# Badly infested cricket shipment, what are these?



## Rayven

Hi Everyone. I need some help. I ordered crickets from Fluker and when they arrived they were BADLY infested with whatever these are. I cannot believe they send shipments out this badly infested. We all know that we get the occasional strange bug with our feeders, but this is just ridiculous. Most of the crickets were dead, plus it looked as though they sent less than half what I ordered, then on top of that, there were more of these weird beetle larvae than there were live crickets!

 I ordered 3000 1/4 inchers. The "group shot" at the bottom is the whole shipment inside a deli insect cup, (the kind we make fruit fly cultures in). They only filled it about two inches deep, I don't think 3000 crickets would have only filled it by that much. I feel scammed.

My questions are,

What are these?
Can I safely feed them to my animals? (and will they eat them or ignore them due to the fuzz?)
Will they escape and infest my house?
If this happened to you, would you make bad review complaint threads against Flukers?

Thanks in advance for your opinions.


----------



## flamesbane

They look like some sort of dermestid larvae, they are often used in feeder insect colonies to eat the carcasses of the dead animals.


----------



## paassatt

Definitely larvae from the Dermestidae family. I've never seen that many in one shipment though. Wow...


----------



## flamesbane

It almost makes me wonder if flukers counts the crickets by weight and just happened to be at the bottom of a bin.

Either way, contact flukers, I am sure they will make it right. Also, next time order from http://joshfrogs.com. His prices are better and his crickets come with a 72 hour guarantee.

Edit
I just noticed what you said about the review thread, contact Flukers first. It could been a mistake.


----------



## paassatt

flamesbane said:


> It almost makes me wonder if flukers counts the crickets by weight and just happened to be at the bottom of a bin.


Probably the most likely scenario.


----------



## tarantulagirl10

I have ordered from Flukers many times. These are always in there, but not usually that many. They turn into black flies of some sort.


----------



## paassatt

tarantulagirl10 said:


> I have ordered from flukers many times. These are always in there, but not usually that many. They turn into black flies of some sort.
_____
Problem set:
**1.** Reproduce the stretch of the forum thread from "Definitely larvae from" through "72 hour guarantee.", switching every "crickets" to "mealworms".
**2.** Render the rows of extracted page text data below as a Markdown table with the columns Num and Content. Num holds the row number and Content holds the line. Skip blank lines and leave out the pictures.

(Extracted page text data)
_____
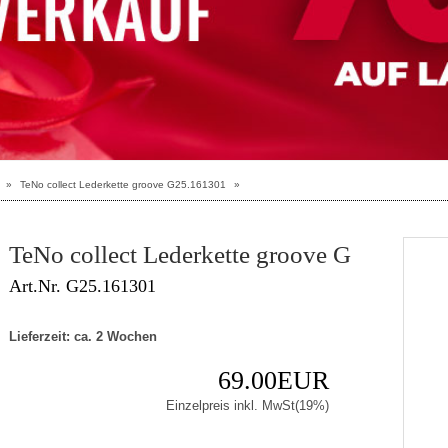
»
TeNo collect Lederkette groove G25.161301
»
TeNo collect Lederkette groove G
Art.Nr. G25.161301
Lieferzeit: ca. 2 Wochen
69.00EUR
Einzelpreis inkl. MwSt(19%)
_____
Solutions below:
**1.**
Definitely larvae from the Dermestidae family. I've never seen that many in one shipment though. Wow...


----------



## flamesbane

It almost makes me wonder if flukers counts the mealworms by weight and just happened to be at the bottom of a bin.

Either way, contact flukers, I am sure they will make it right. Also, next time order from http://joshfrogs.com. His prices are better and his mealworms come with a 72 hour guarantee.

**2.**
| Num | Content |
|---|---|
| 1 | » |
| 2 | TeNo collect Lederkette groove G25.161301 |
| 3 | » |
| 4 | TeNo collect Lederkette groove G |
| 5 | Art.Nr. G25.161301 |
| 6 | Lieferzeit: ca. 2 Wochen |
| 7 | 69.00EUR |
| 8 | Einzelpreis inkl. MwSt(19%) |